To do: Can you format the lines starting at the one containing "PREMIUM COGNAC" and ending at the one containing "que les arômes", both included, as a JSON list of strings with one string per line and any blank lines left out?

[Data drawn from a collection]
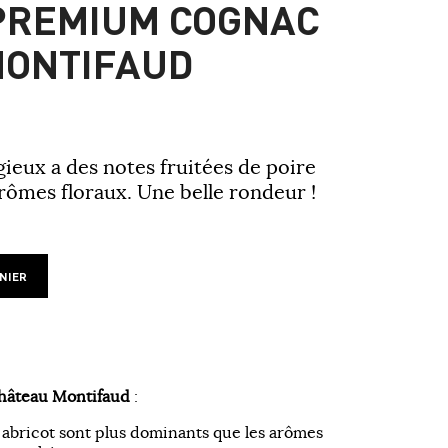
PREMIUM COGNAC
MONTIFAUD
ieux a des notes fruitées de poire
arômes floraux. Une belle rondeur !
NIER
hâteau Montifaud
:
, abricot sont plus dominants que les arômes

...

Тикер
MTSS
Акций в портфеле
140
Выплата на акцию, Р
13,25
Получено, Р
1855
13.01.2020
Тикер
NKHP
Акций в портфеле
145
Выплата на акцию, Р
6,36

Problem solution:
[
  "PREMIUM COGNAC",
  "MONTIFAUD",
  "ieux a des notes fruitées de poire",
  "arômes floraux. Une belle rondeur !",
  "NIER",
  "hâteau Montifaud",
  ":",
  ", abricot sont plus dominants que les arômes"
]